• Supplied material:
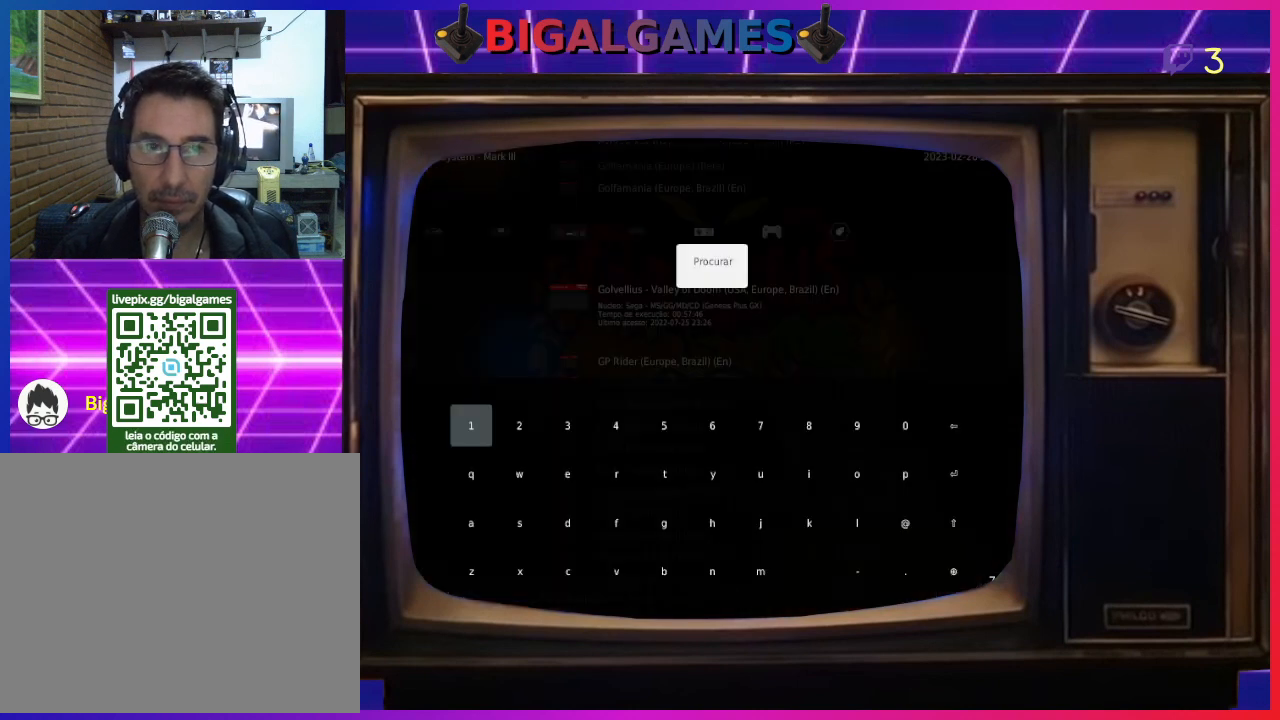
{"buttons": [], "left_stick": "center", "events": [[133, "TRIANGLE", "up"]]}
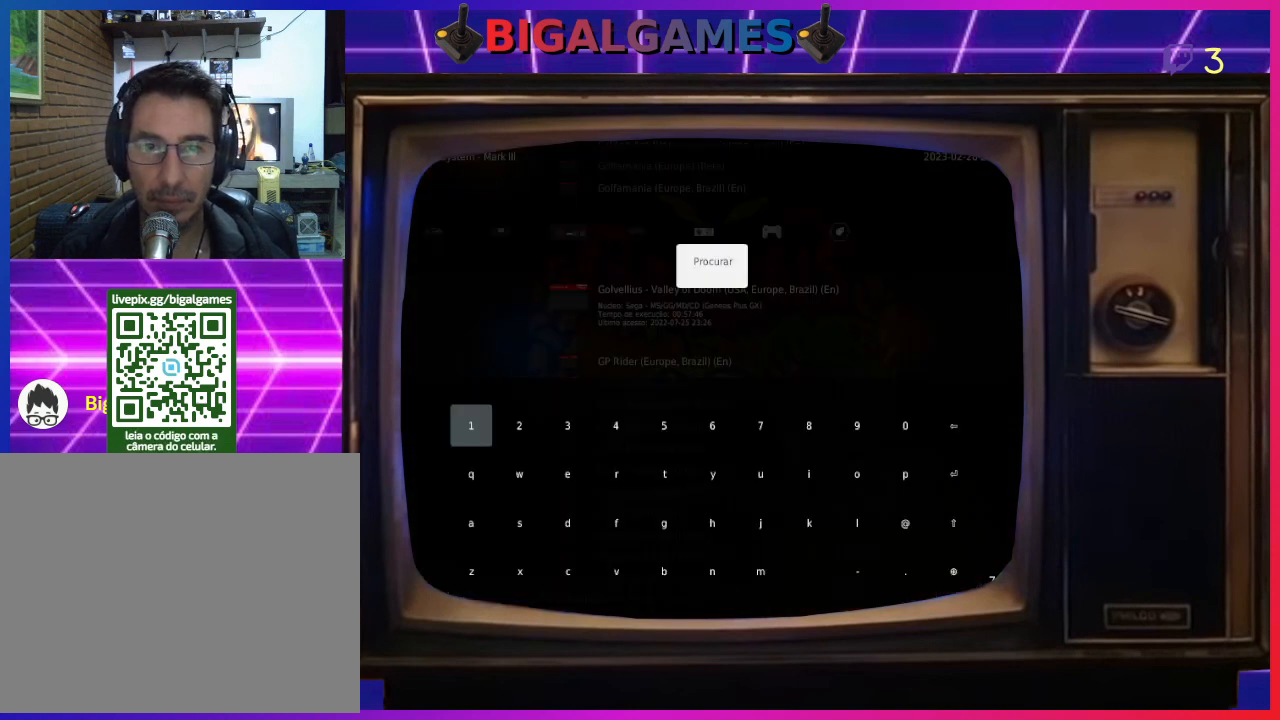
{"buttons": [], "left_stick": "center", "events": []}
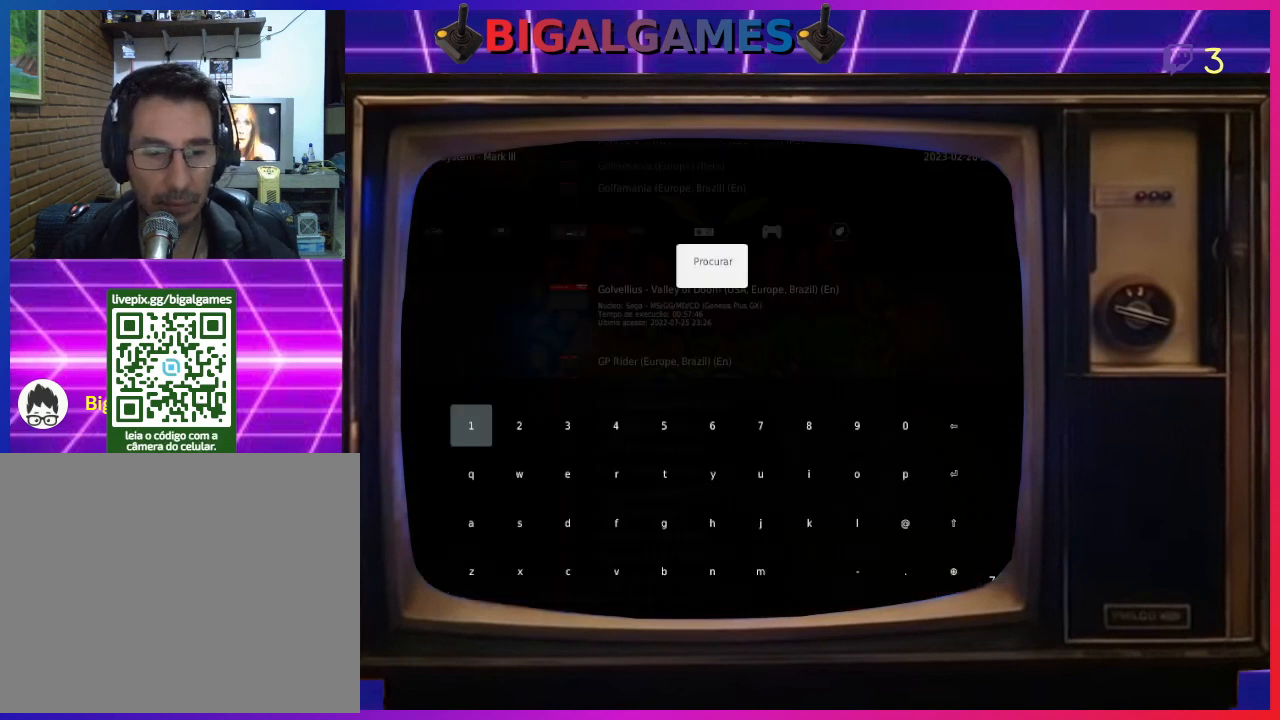
{"buttons": [], "left_stick": "center", "events": []}
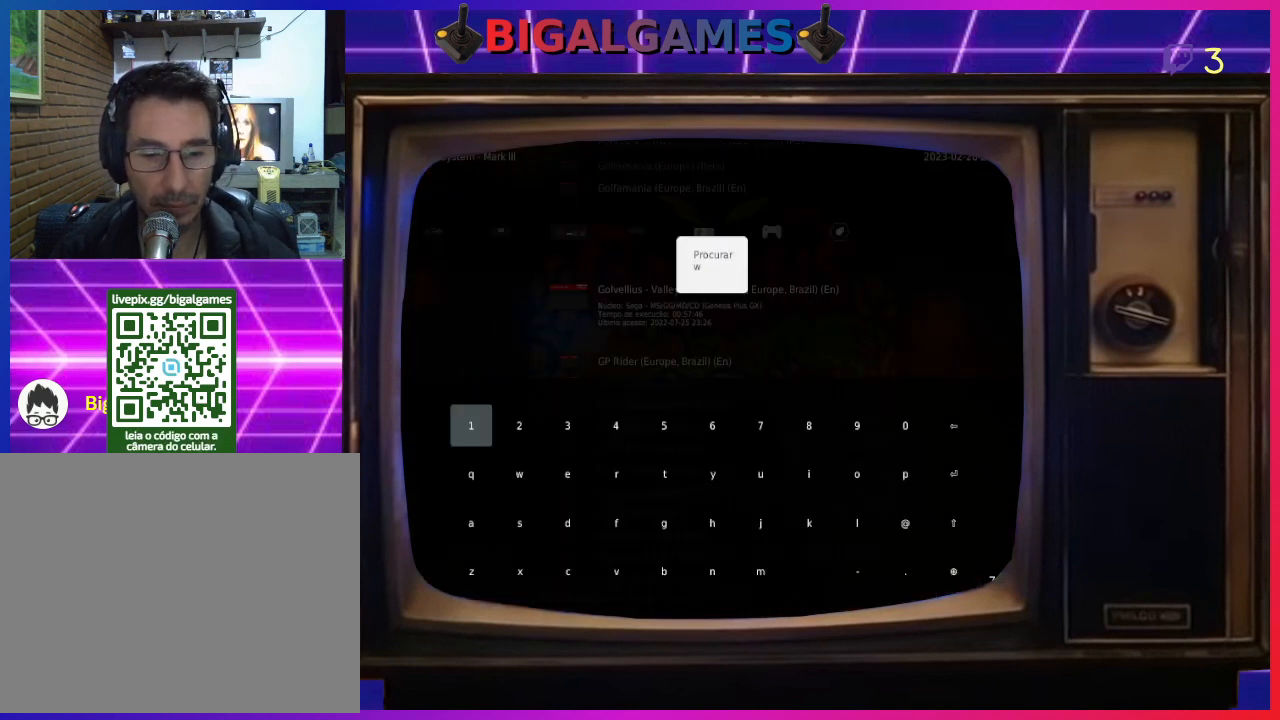
{"buttons": [], "left_stick": "center", "events": []}
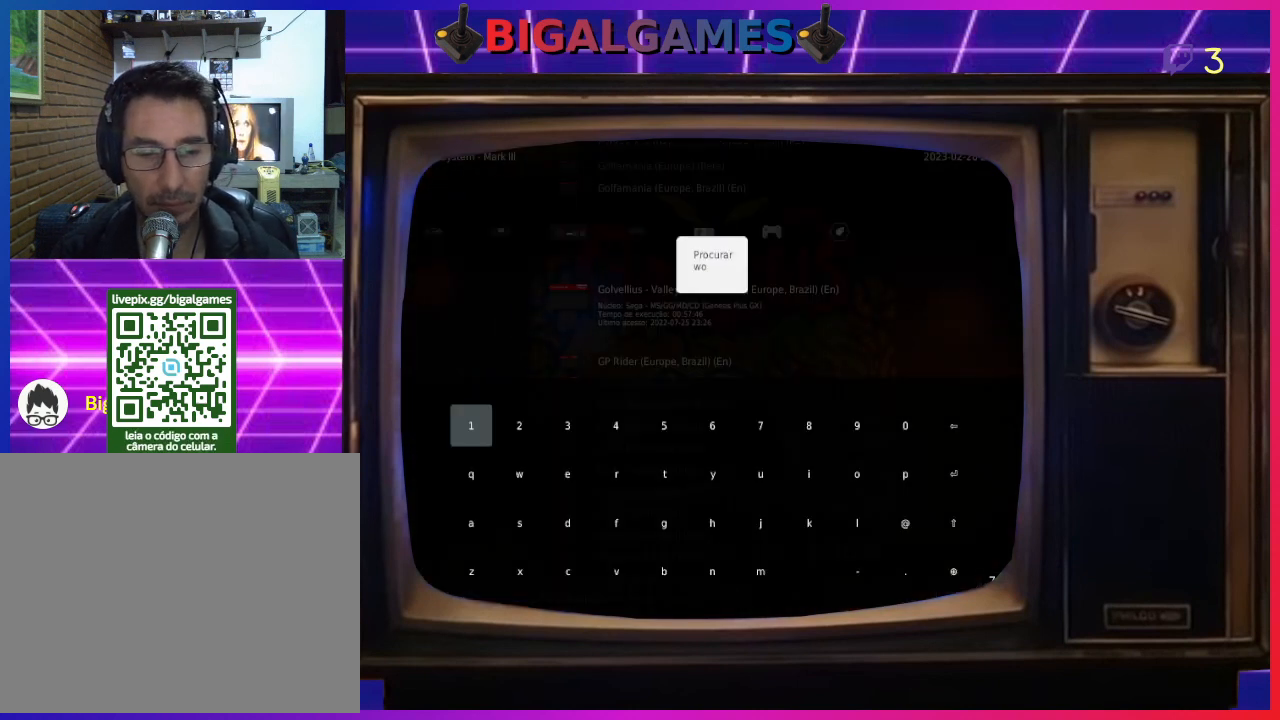
{"buttons": [], "left_stick": "center", "events": []}
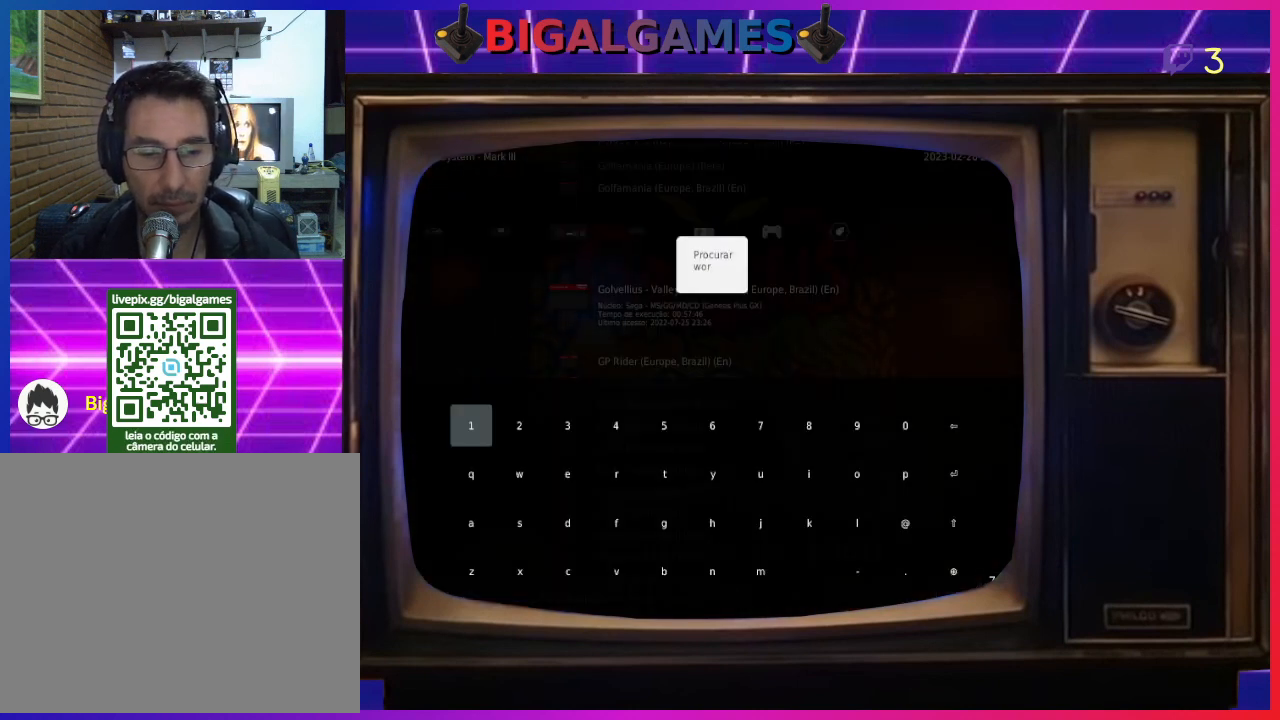
{"buttons": [], "left_stick": "center", "events": []}
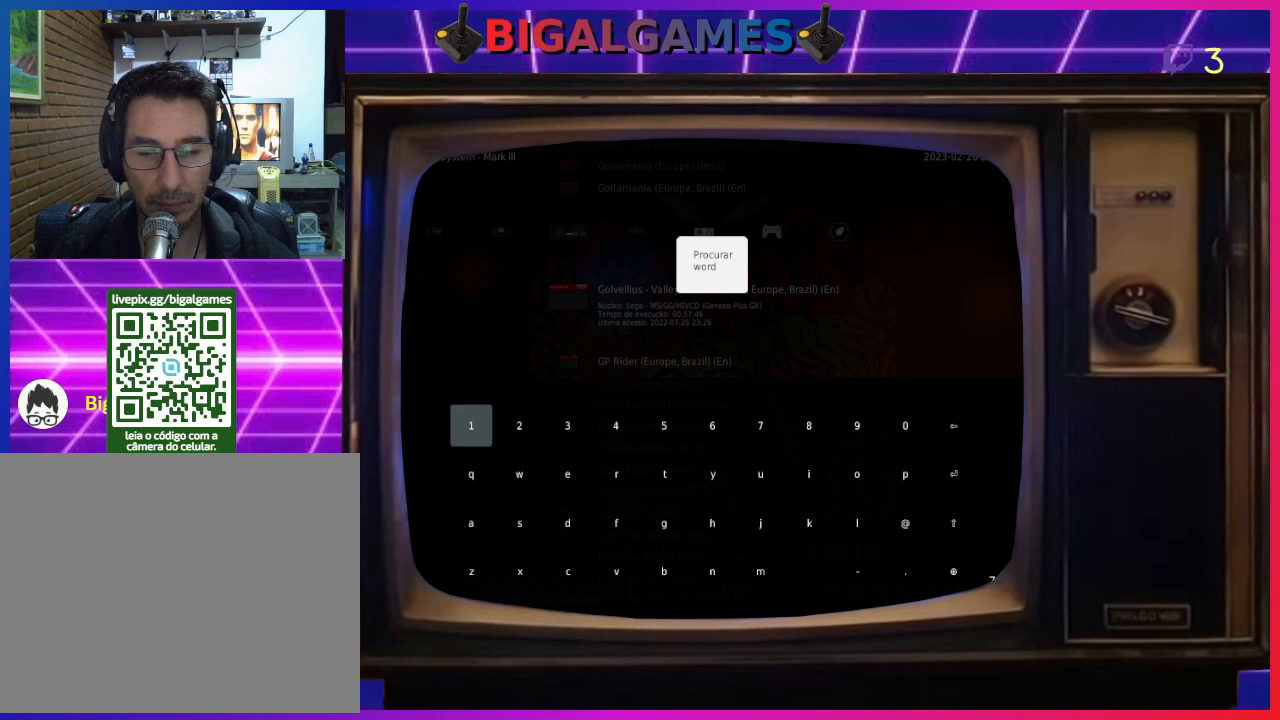
{"buttons": [], "left_stick": "center", "events": []}
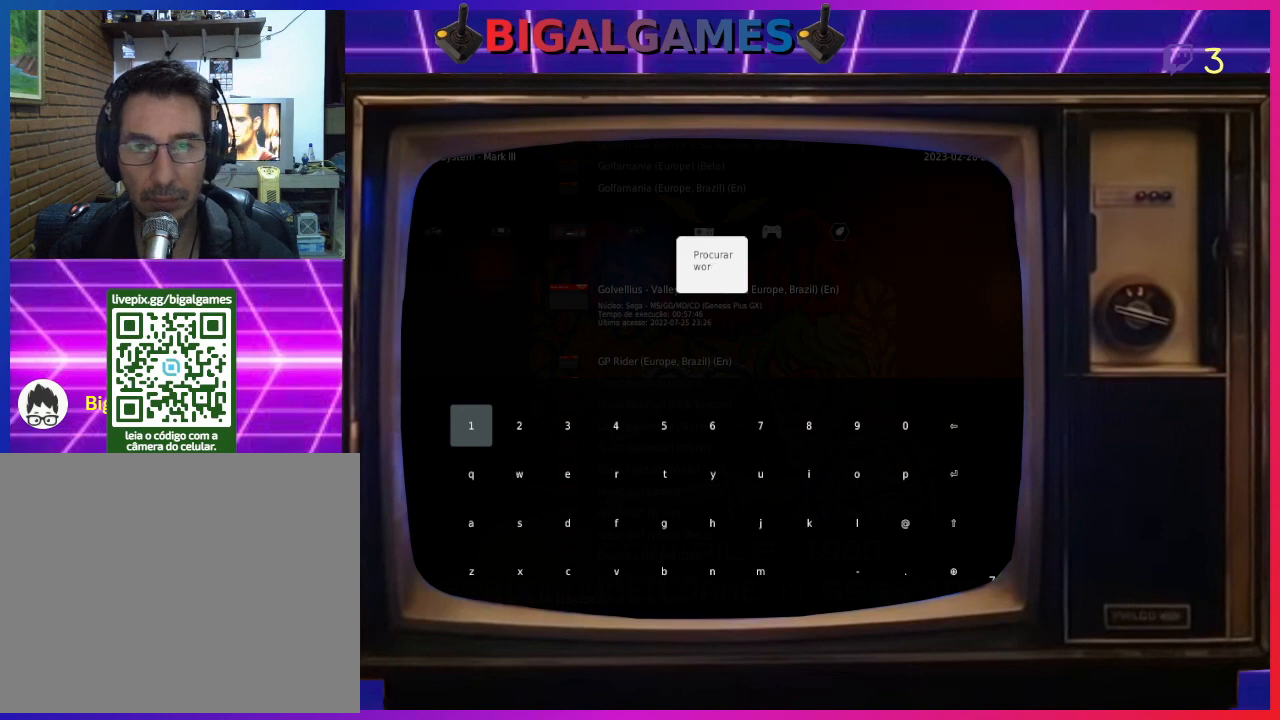
{"buttons": [], "left_stick": "center", "events": []}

• Work instructions:
Retype the whole listing. Keep every word exact but include no pictures.

• Answer to this problem:
{"buttons": [], "left_stick": "center", "events": [[133, "TRIANGLE", "up"]]}
{"buttons": [], "left_stick": "center", "events": []}
{"buttons": [], "left_stick": "center", "events": []}
{"buttons": [], "left_stick": "center", "events": []}
{"buttons": [], "left_stick": "center", "events": []}
{"buttons": [], "left_stick": "center", "events": []}
{"buttons": [], "left_stick": "center", "events": []}
{"buttons": [], "left_stick": "center", "events": []}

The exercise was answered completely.